Il aura fallu plus de quatre ans pour que la loi sur le salaire minimum entre en vigueur en Afrique du Sud. Pour le gouvernement, celle-ci doit constituer un cap “historique, pour remédier aux difficultés des salariés les plus pauvres”, rappelle le site d’actualité économique Fin24.
La nouvelle législation établit “un taux horaire obligatoire de 20 rands [1,20 euros]”, mais l’augmentation sera progressive “pour les femmes de ménage qui toucheront 15 rands [0,90 euro] de l’heure et pour les ouvriers agricoles à 18 rands [1,10 euros] de l’heure” dans un premier temps.
La moitié de la main d’œuvre concernée
Le salaire minimum mensuel légal en Afrique du Sud sera donc de 3 500 rands, soit 213 euros. “C’est un objectif décourageant, étant donné les taux de pauvreté et les inégalités du pays, juge le Daily Maverick, mais c’est précisément pour ces raisons que la nouvelle loi pourrait bénéficier à des millions de travailleurs peu rémunérés (…) Selon la présidence, la nouvelle loi entraînera une augmentation de salaire pour environ six millions de travailleurs, soit 47 % de la main-d’œuvre du pays.”
Son entrée en vigueur va intervenir cinq mois avant les prochaines élections générales. Ce projet de loi a toujours été fermement soutenu par la principale centrale syndicale sud-africaine, la Cosatu – alliée du Congrès national africain (ANC) au pouvoir. Fin24 relate que :
La confédération syndicale a déclaré que la signature de ce projet de loi constitue ‘une victoire historique’, et ‘montre le pouvoir des travailleurs lorsqu’ils sont unis’”
“Condamnation à la pauvreté”
Mais sa rivale, la Fédération sud-africaine des syndicats (Saftu), s’est toujours opposée à l’introduction de ce salaire minimum jugé dérisoire. “Le niveau minimum de 20 rands par heure est de loin inférieur à ce dont les gens ont besoin pour vivre. Il condamne des millions de travailleurs et leurs familles à la pauvreté, avec l’aval du gouvernement”, s’est plaint la Saftu, citée par le Daily Maverick.

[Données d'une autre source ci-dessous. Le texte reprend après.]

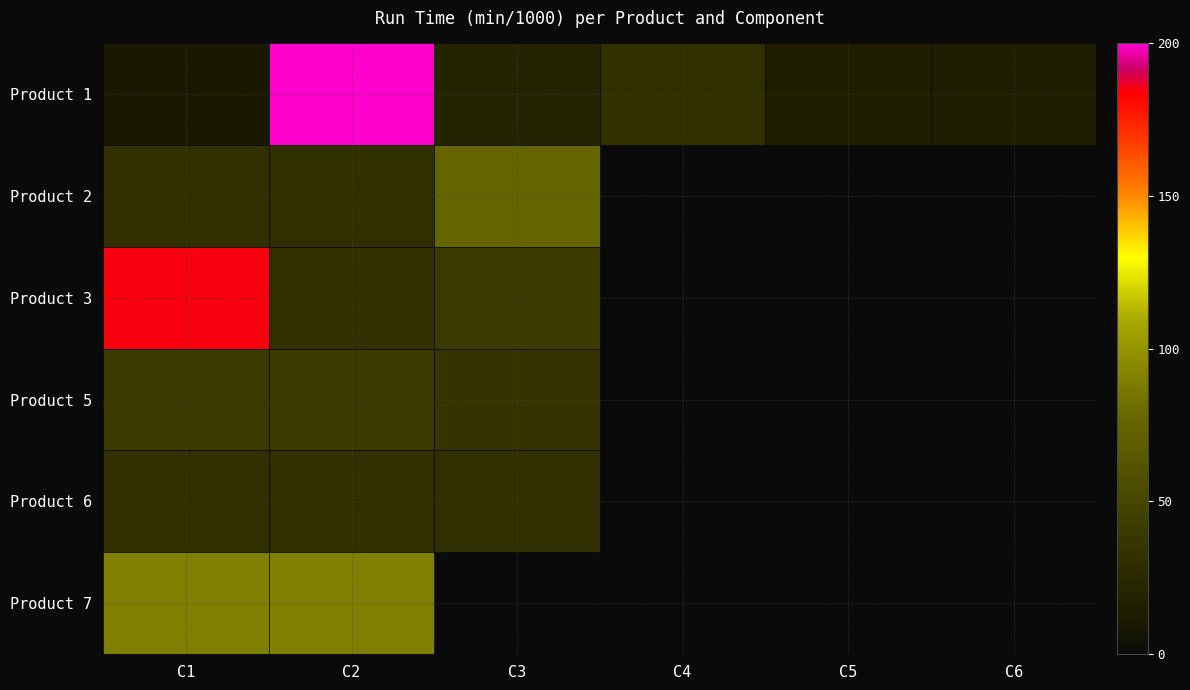

True or false: Product 1 has a value of 14.0 at C6.

True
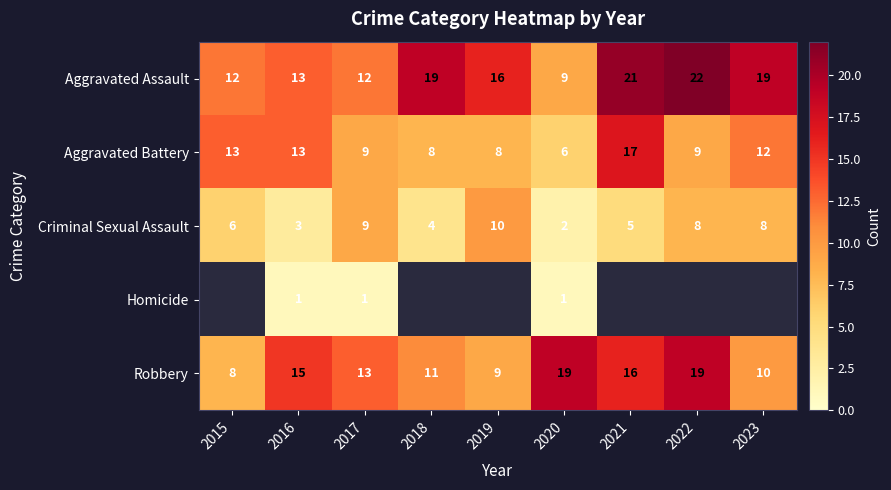

Is the value of Criminal Sexual Assault at 2020 greater than the value of Robbery at 2017?

No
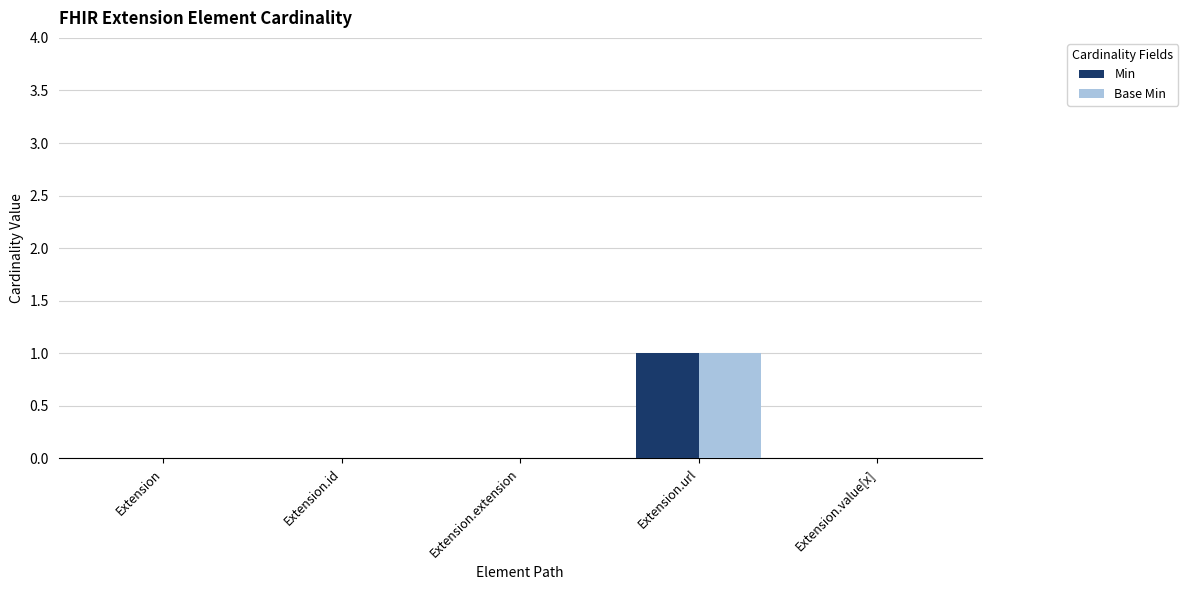

What are all the series names shown in the legend?

Min, Base Min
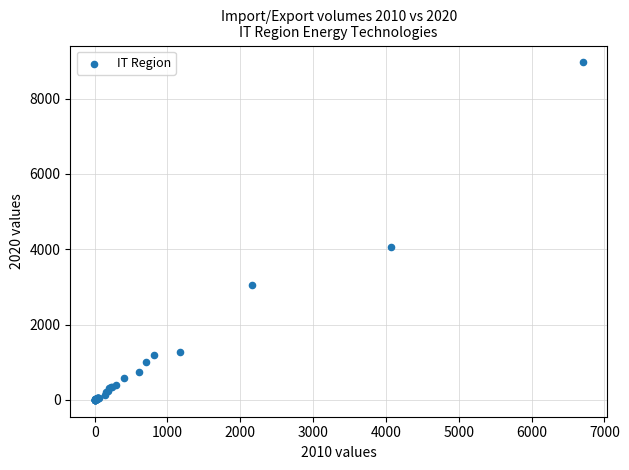

What Y value in the scatter plot is closest to 4479?

4066.1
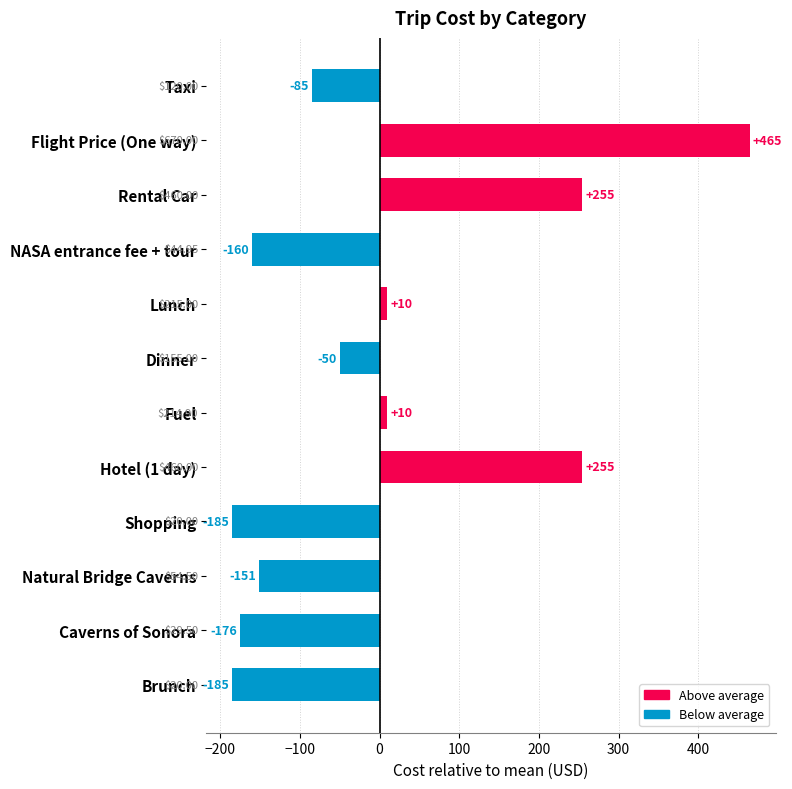

Are the bars horizontal?

Yes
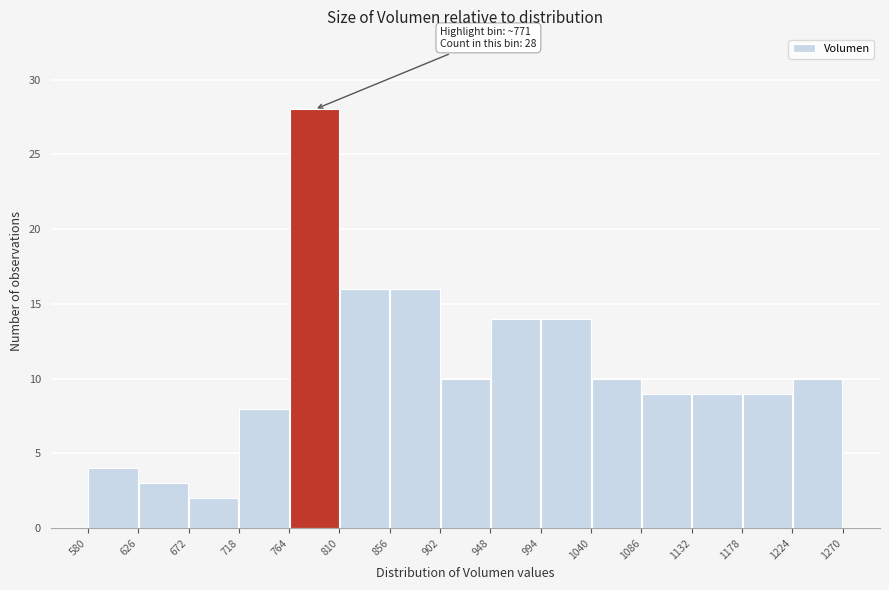

Over which range of the x-axis is the bar tallest?

764 to 810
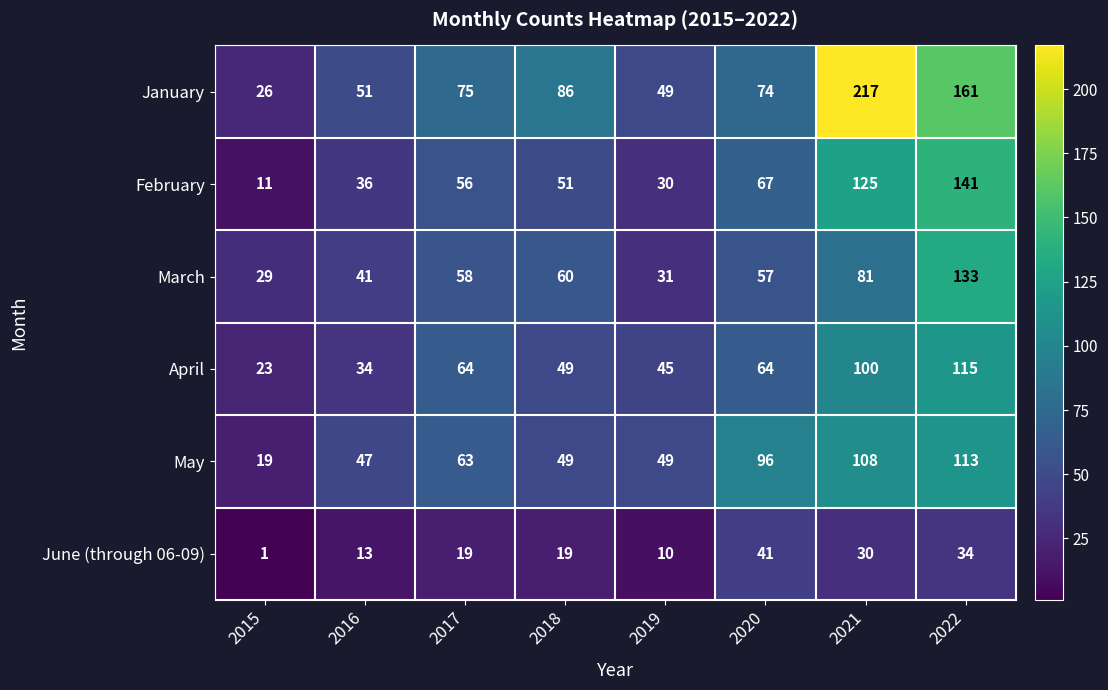

Between 2016 and 2018, which series saw the biggest shift?

January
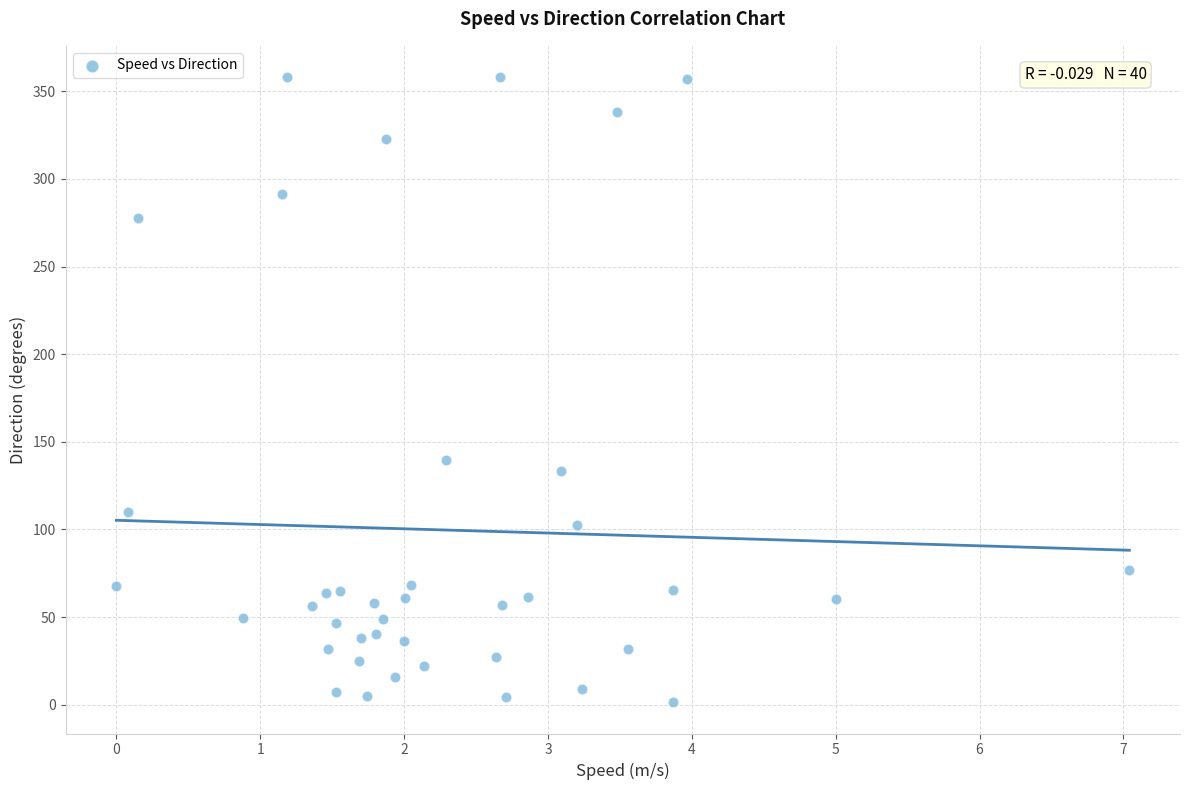

What is the range of Y values (max minus min)?

356.6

La fédération syndicale se réfère notamment à une étude de l’Université du Witwatersrand, à Johannesburg, selon laquelle “les travailleurs pauvres ont besoin de 4 125 rands par mois [250 euros] pour survivre”.
Certains analystes prédisent des maux sans fin pour l’économie sud-africaine lorsque le salaire minimum national entrera en vigueur.
Des destructions d’emplois ?
Dans un éditorial alarmiste, le journal dominical City Press qualifie la réforme de “toxique” et “destructrice”, et prévoit déjà des destructions massives d’emplois, alors que le chômage est déjà massif dans le pays (27%). Le comité qui a déterminé le niveau du salaire minimum “assure qu’une forte augmentation pour le travail peu rémunéré ‘ne règle en rien le problème du chômage’ mais ‘au contraire se traduit par une précarité accrue pour les travailleurs pauvres’”. La loi prévoit toutefois que les entreprises en difficulté financières seront dispensées de l’appliquer.
L’éditorialiste s’inquiète particulièrement pour “les 2,5 millions de travailleurs qui gagnent actuellement entre 2 500 et 3 500 rands par mois”, et pour “les milliers de petits employeurs qui vont devoir licencier leurs salariés et mettre la clé sous la porte”.
Entre ceux qui critiquent un “salaire minimum forcé” et ceux qui dénoncent “un salaire d’esclave”comme certains syndicats, le président sud-africain Cyril Ramaphosa a concédé que ce nouveau salaire minimum “ne constitue pas un salaire décent pour vivre. Mais il faut bien un début à tout”, a-t-il ajouté.